** Data block follows **

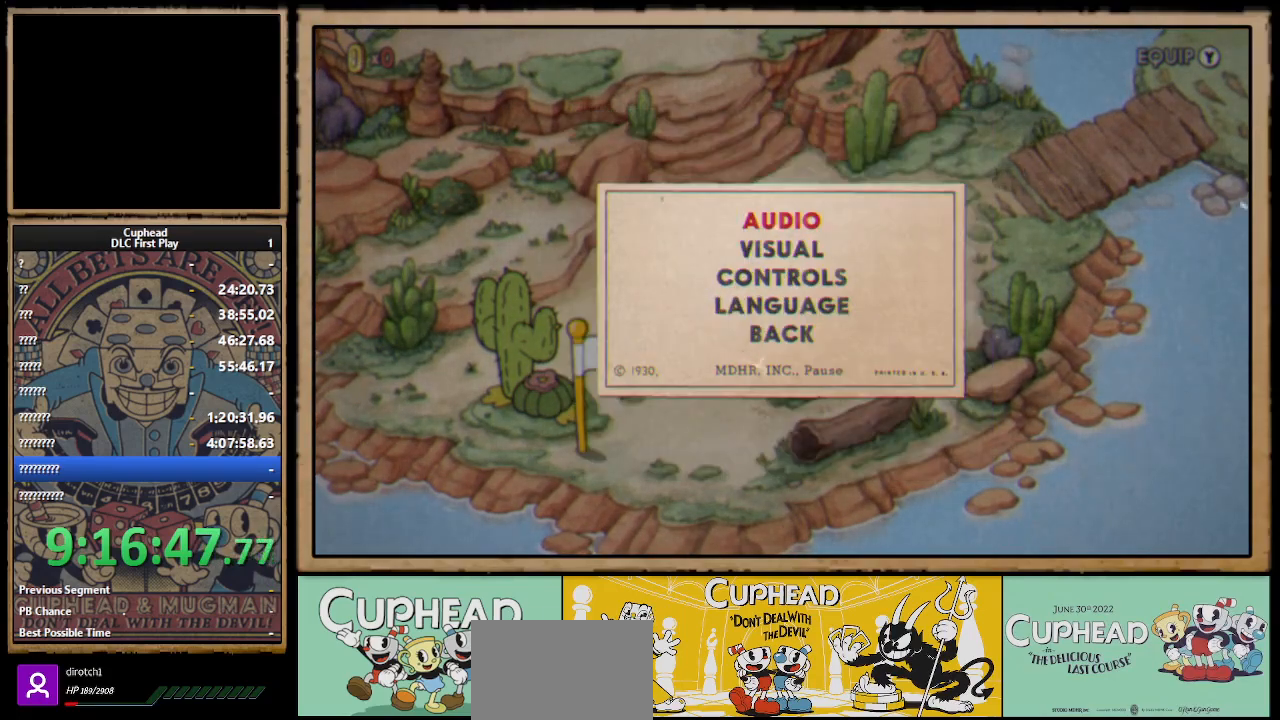
{"buttons": [], "left_stick": "center", "right_stick": "center", "events": []}
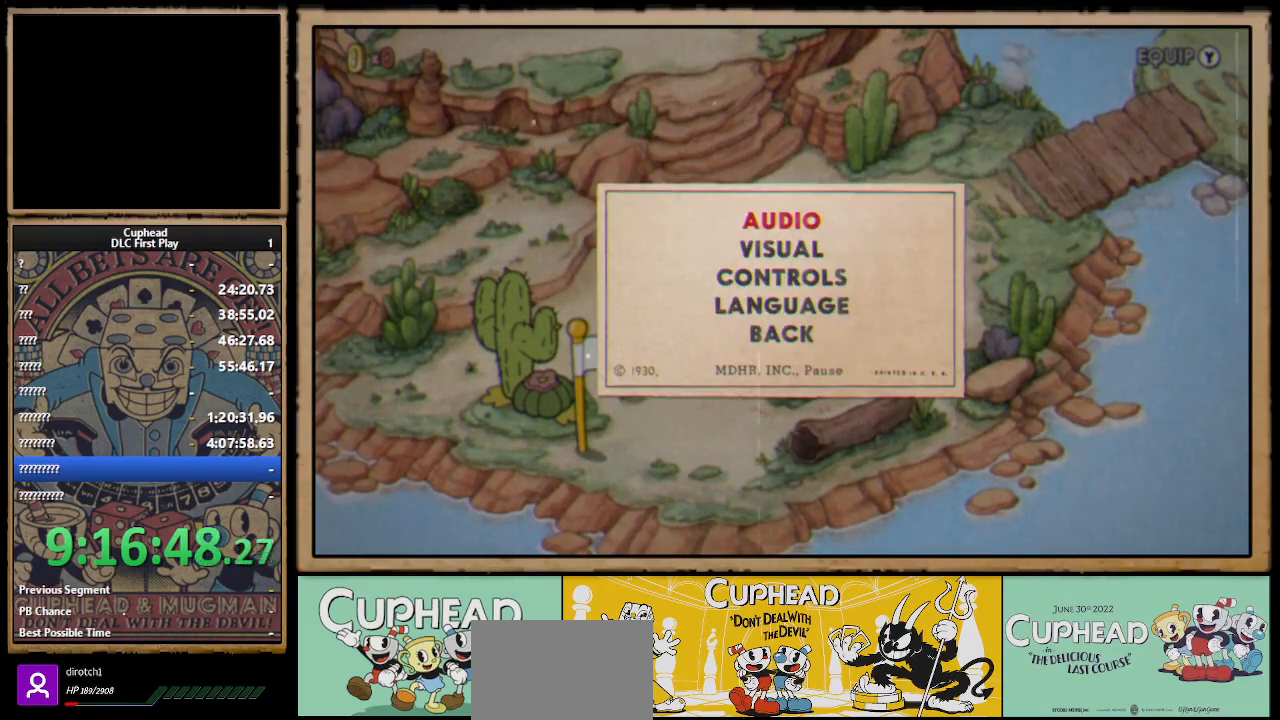
{"buttons": [], "left_stick": "center", "right_stick": "center", "events": [[267, "A", "down"], [350, "A", "up"]]}
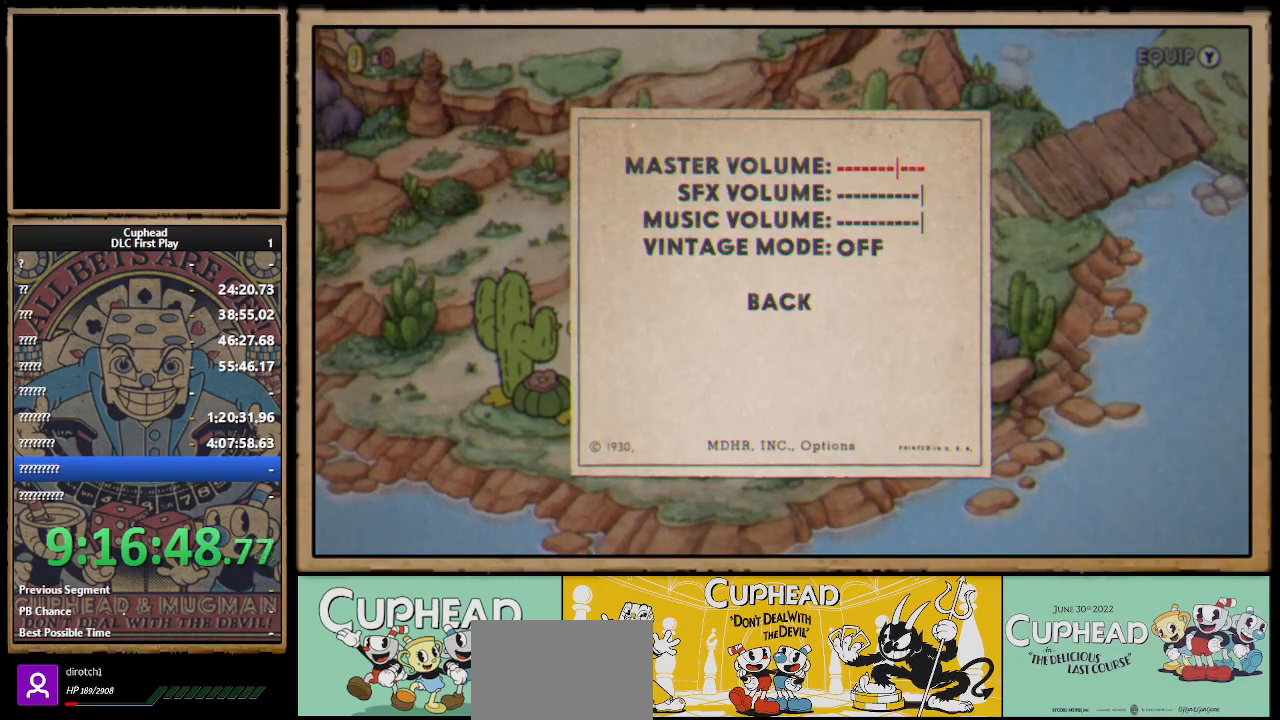
{"buttons": [], "left_stick": "center", "right_stick": "center", "events": [[400, "B", "down"], [500, "B", "up"]]}
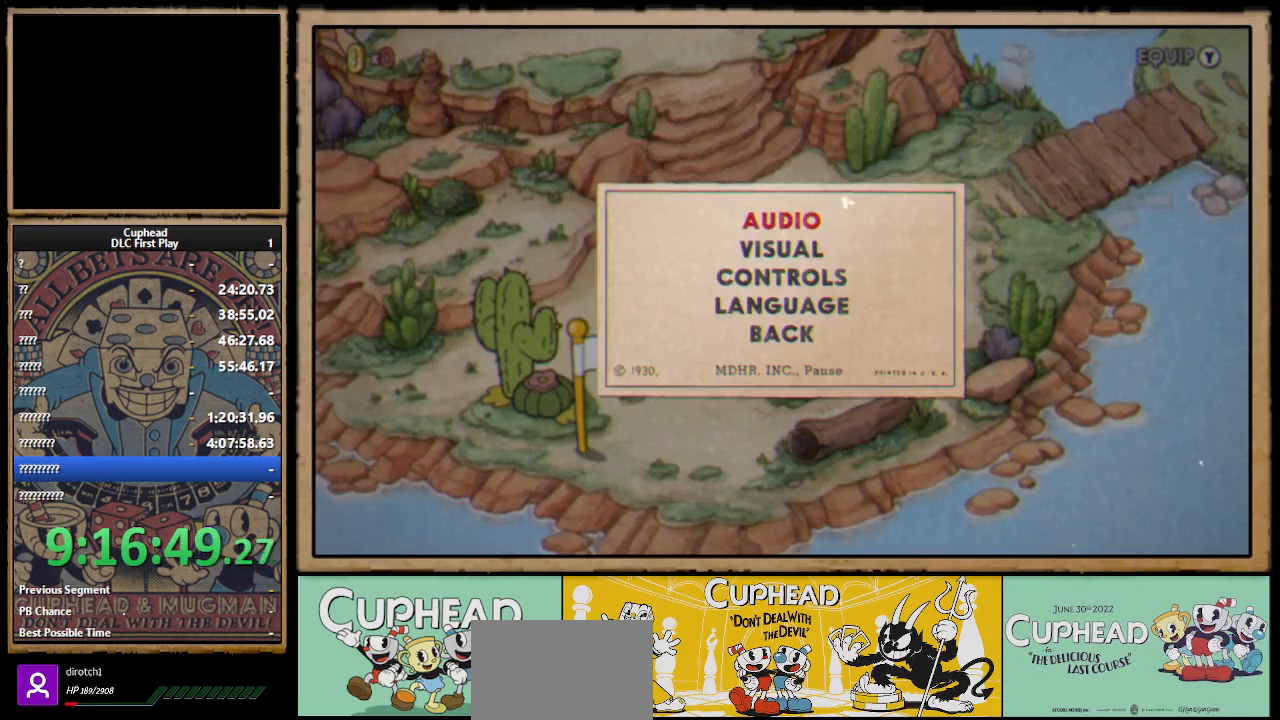
{"buttons": [], "left_stick": "center", "right_stick": "center", "events": [[250, "B", "down"], [350, "B", "up"]]}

** End of Data block **

#### [Directions]
Down to the final line, restate the material above word for word, but omit its pictures.

#### [Exercise result]
{"buttons": [], "left_stick": "center", "right_stick": "center", "events": []}
{"buttons": [], "left_stick": "center", "right_stick": "center", "events": [[267, "A", "down"], [350, "A", "up"]]}
{"buttons": [], "left_stick": "center", "right_stick": "center", "events": [[400, "B", "down"], [500, "B", "up"]]}
{"buttons": [], "left_stick": "center", "right_stick": "center", "events": [[250, "B", "down"], [350, "B", "up"]]}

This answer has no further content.